Crustless Quiche Lorraine
This is my favorite quiche that my Grandmom used to make, but now I make it crustless and gluten free. A perfect weekend breakfast!
- 1 cup Swiss cheese, grated
- 1 cup cheddar cheese, grated
- 5 slices bacon, cut into pieces
- 2 tablespoon onion, chopped
- 1 tablespoon baking powder
- 1 can evaporated milk
- 3 eggs
Preparation time 10mins
Cooking time 70mins
Preheat oven to 350°F.
Cut the bacon into bite size pieces. Fry the bacon until it is crisp, but not overdone
While the bacon is frying, put the Swiss and cheddar cheese into the bottom of a pie pan. Chop the onion and put on top of the cheese.
Add the cooked bacon to the cheese mixture.
In a separate bowl, mix the eggs, evaporated milk and baking powder.

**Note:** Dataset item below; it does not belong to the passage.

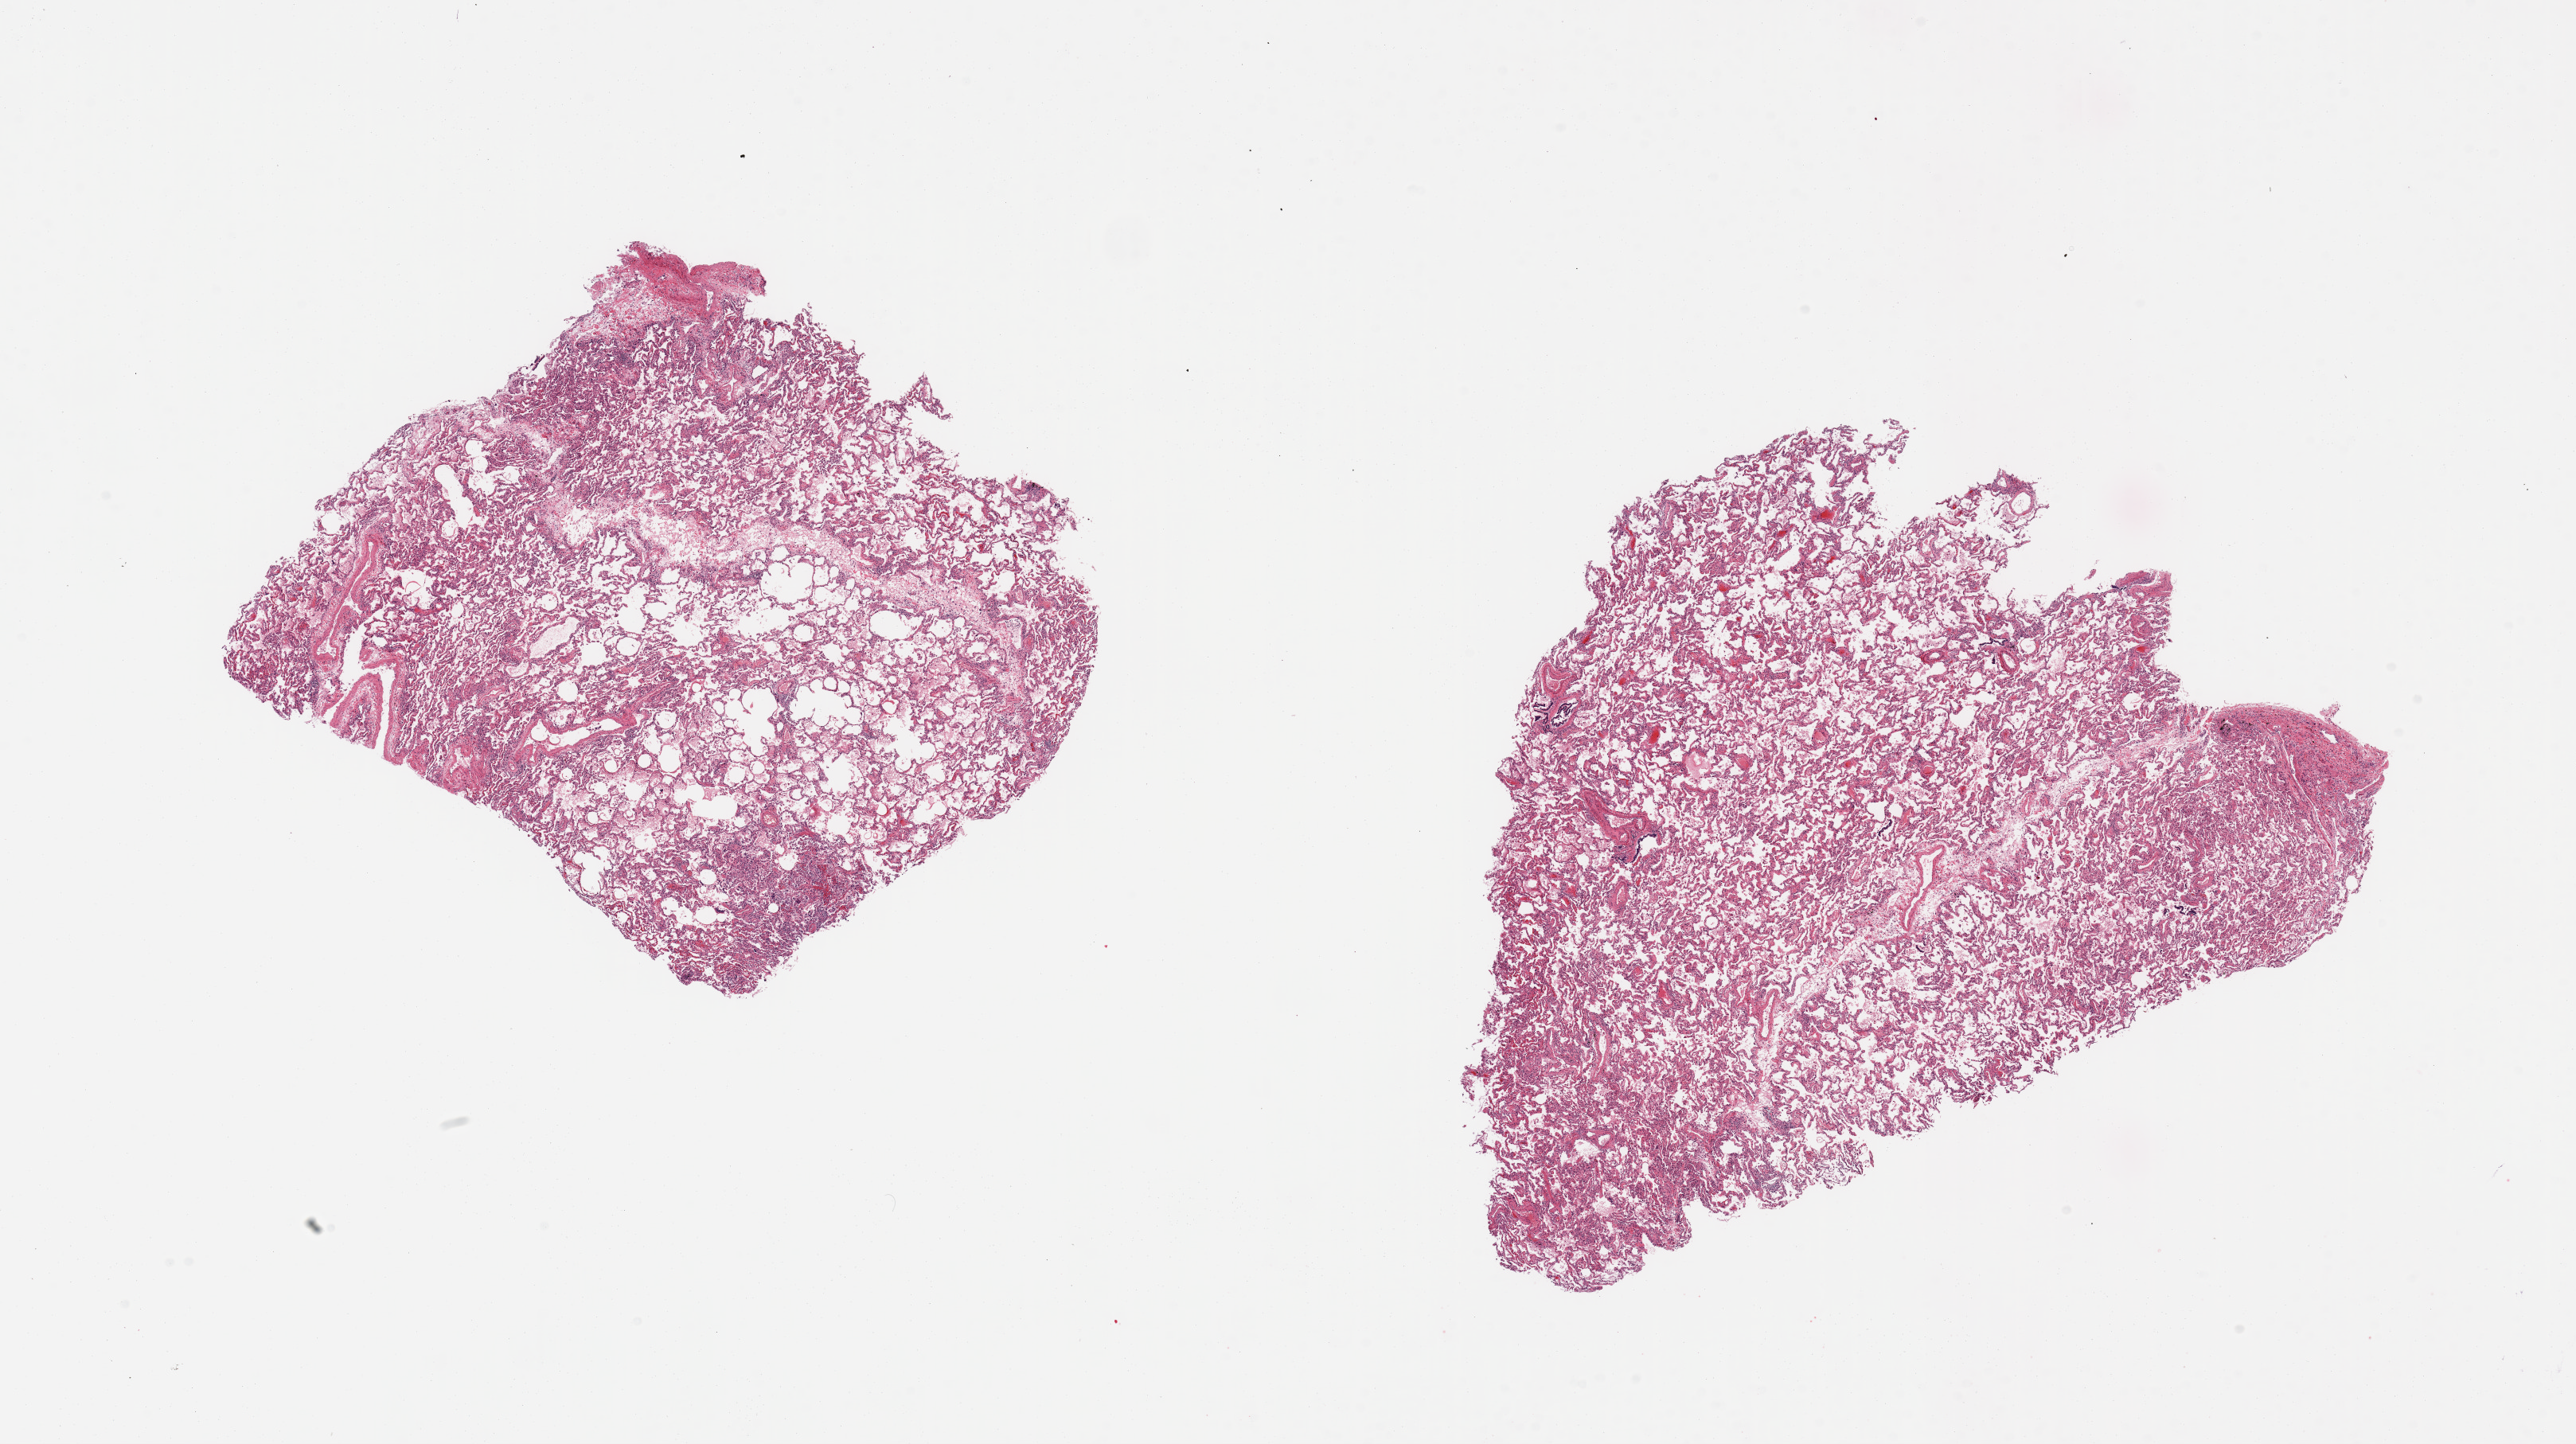
Whole-slide image, H&E stain, low-resolution overview of the scanned area, about 25.6 x 14.3 mm; PAXgene-fixed paraffin-embedded (PFPE) section; target tissue: lung; donor tissue sample. Male donor.
Reviewer comment on this tissue sample: 2 pieces.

Pour the egg, milk and baking powder mixture over the cheese mixture. If it is fairly full, put the pie pan on a cookie sheet so you don't have to clean up the bottom of your oven. Ask how I know!
Put the quiche in the oven and cook for about 60 minutes. The inside should be firm and a knife should come out clean.
Let the quiche sit for about 10 minutes before serving.